Można dzień wcześniej wieczorem najeść się czegoś dużo, aby mieć biegunkę. Lub zjeść surowego ziemniaka i mieć gorączkę. Ale pamiętajcie – można sobie takimi działaniami zrobić poważną krzywdę.
Mniej ryzykowna opcja – jeśli wasi rodzice pracują i nie ma ich w domu, to wyjść do szkoły, a potem wrócić do domu. Takie wagary w domu. O ile jakiś sąsiad nie naskarży.
Ja miałem koleżankę w klasie, która świetnie naśladowała głos mojej mamy i zadzwoniła raz do szkoły, że jestem chory i nie przyjdę. Ale potem się wydało i przez tydzień byłem udu…y w domu 🙂
Ale dreszczyk emocji był.
Po prostu nie idź do szkoły – idź na wagary. Jak raz czy dwa razy pójdziesz, może nikt się nie połapie.
-
Żeby nie iść do szkoły można zjeść surowe mięso po zjedzeniu
zaczyna bolec brzuch i się ma rozwolnienie
Lepiej surowego ziemniaka zamiast surowego mięsa. Z surowego mięsa można złapać pasożyty. I potem leczenie jest długie i organizm wymęczony.
Surowe mięso to bardzo niebezpieczna zabawa, mogą się dostać do organizmu bardzo szkodliwe bakterie.
Lepiej zjeść surowego ziemniaka. Wtedy jest gorączka, ale nic poważnego raczej się nie stanie.
Mnie się udało w ten sposób, że zacząłem kuśtykać. Powiedziałem mamie, że boli mnie bardzo stopa od spodu (mój kolega miał coś takiego naprawę, ale przeszło mu po paru dniach).
Mama pozwoliła mi nie iść do szkoły tego jednego dnia, na drugi dzień już poszedłem i udawałem, że mniej kuleję.
Wagary to też dobry sposób, ale tylko jednorazowo. Czasami po prostu to nauczyciele przegapią i tyle. Ale jak się chce nie iść kilka dni, to trzeba coś zasymulować.

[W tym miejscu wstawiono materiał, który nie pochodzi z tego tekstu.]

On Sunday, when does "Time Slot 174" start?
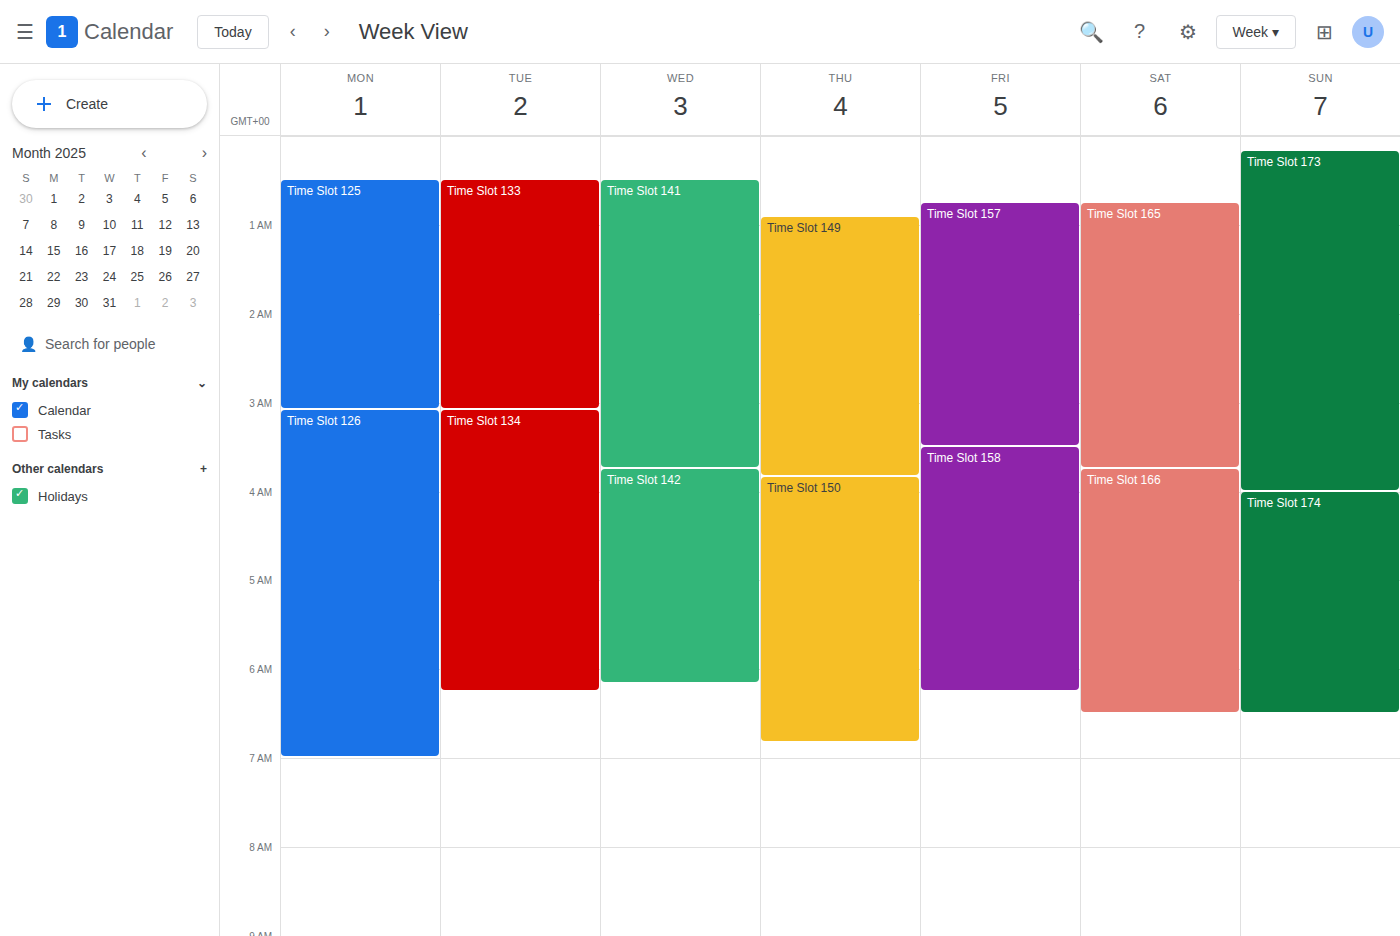
4:00 AM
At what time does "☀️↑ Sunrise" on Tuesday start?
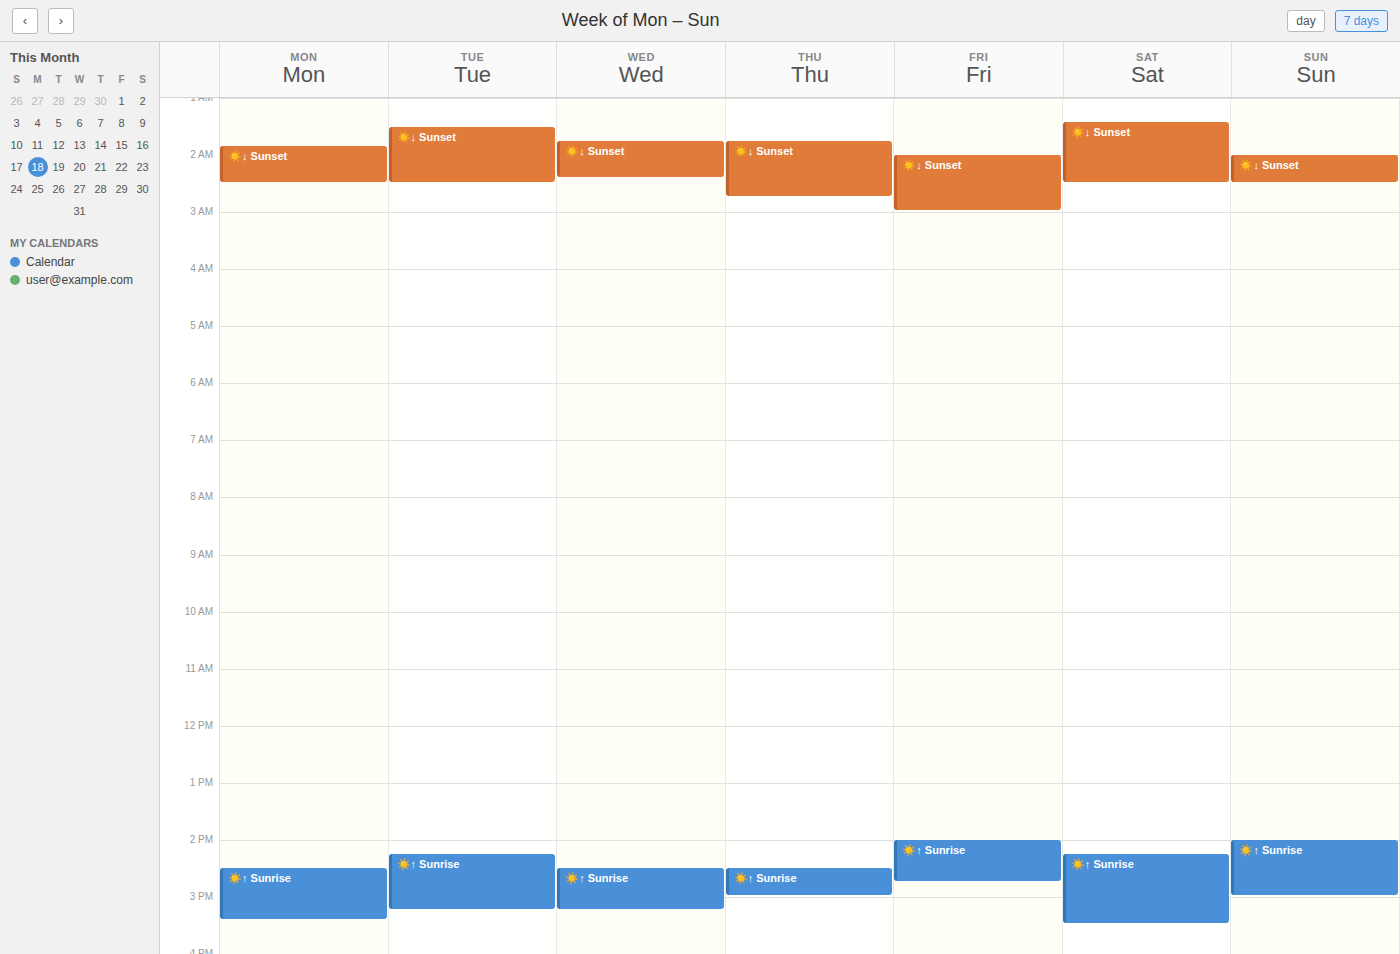
2:15 PM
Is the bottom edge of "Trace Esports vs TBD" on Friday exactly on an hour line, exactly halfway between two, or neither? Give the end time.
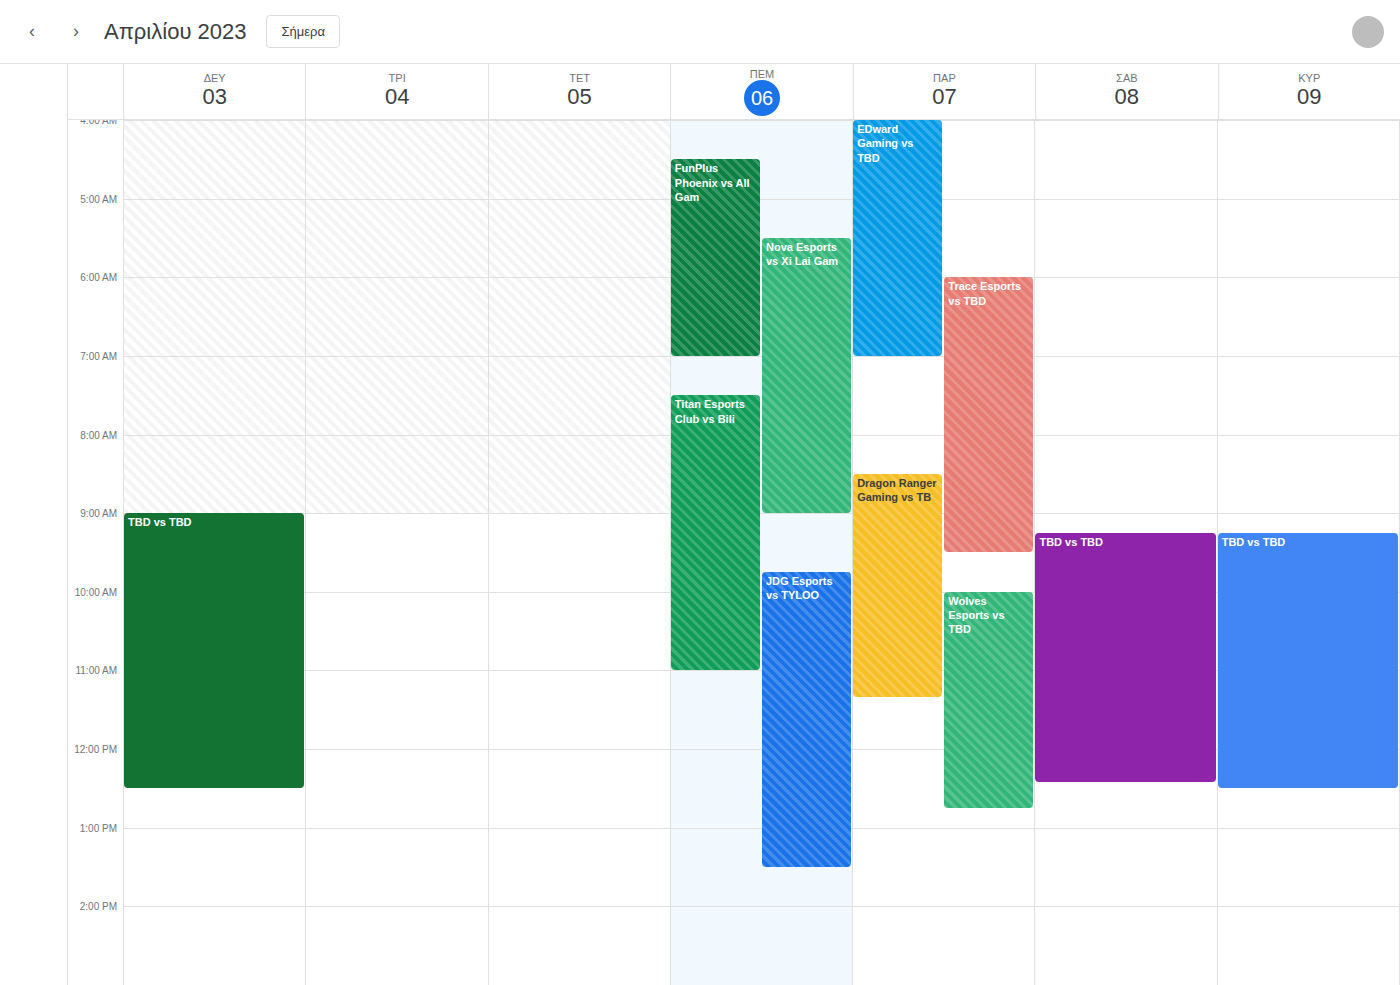
9:30 AM -- halfway between the 9 AM and 10 AM lines.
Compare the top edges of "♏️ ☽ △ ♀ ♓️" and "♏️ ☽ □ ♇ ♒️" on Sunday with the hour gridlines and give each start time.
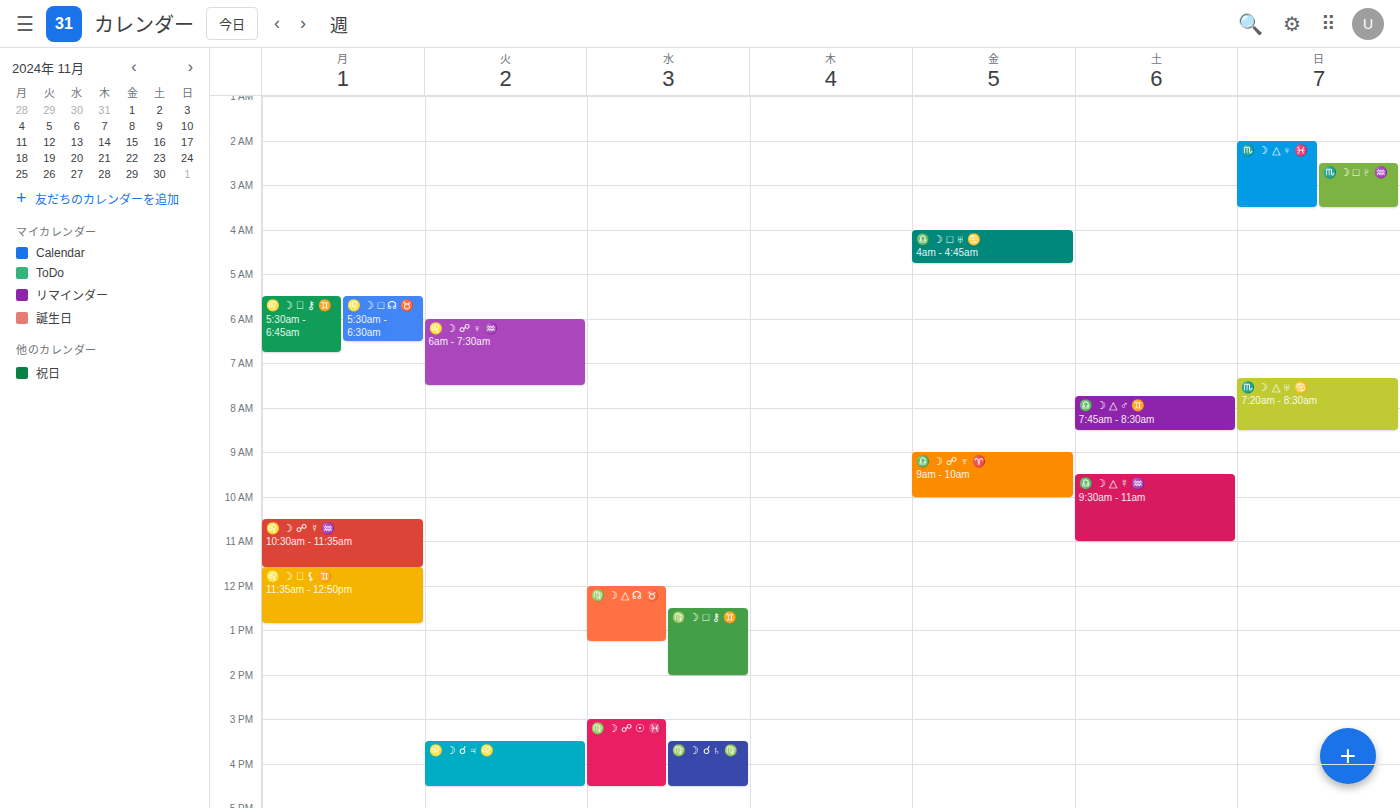
"♏️ ☽ △ ♀ ♓️": 2:00 AM, exactly on the 2 AM line. "♏️ ☽ □ ♇ ♒️": 2:30 AM, halfway between the 2 AM and 3 AM lines.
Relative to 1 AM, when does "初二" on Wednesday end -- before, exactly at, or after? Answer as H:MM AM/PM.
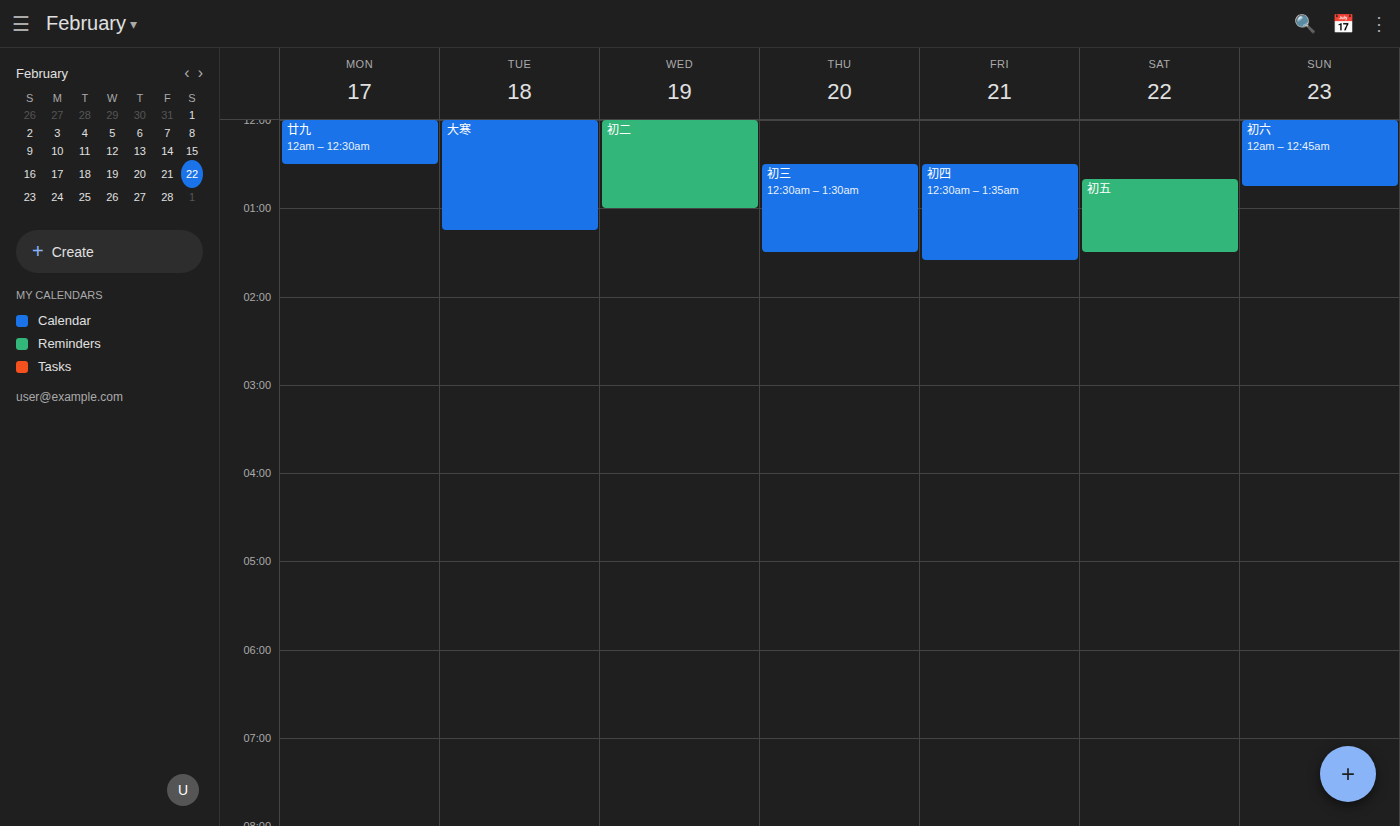
1:00 AM -- exactly at 1 AM, on the 1 AM line.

Co powiedzieć rodzicom, żeby nie iść do szkoły? Z mojego doświadczenia wynika, że najlepiej powiedzieć prawdę. Rodzice może jakoś pomogą, zrozumieją, doradzą. Gdy mój syn próbuje ściemniać, widzę to na kilometr. Nauczył się mówić prawdę i nigdy tego nie żałuje.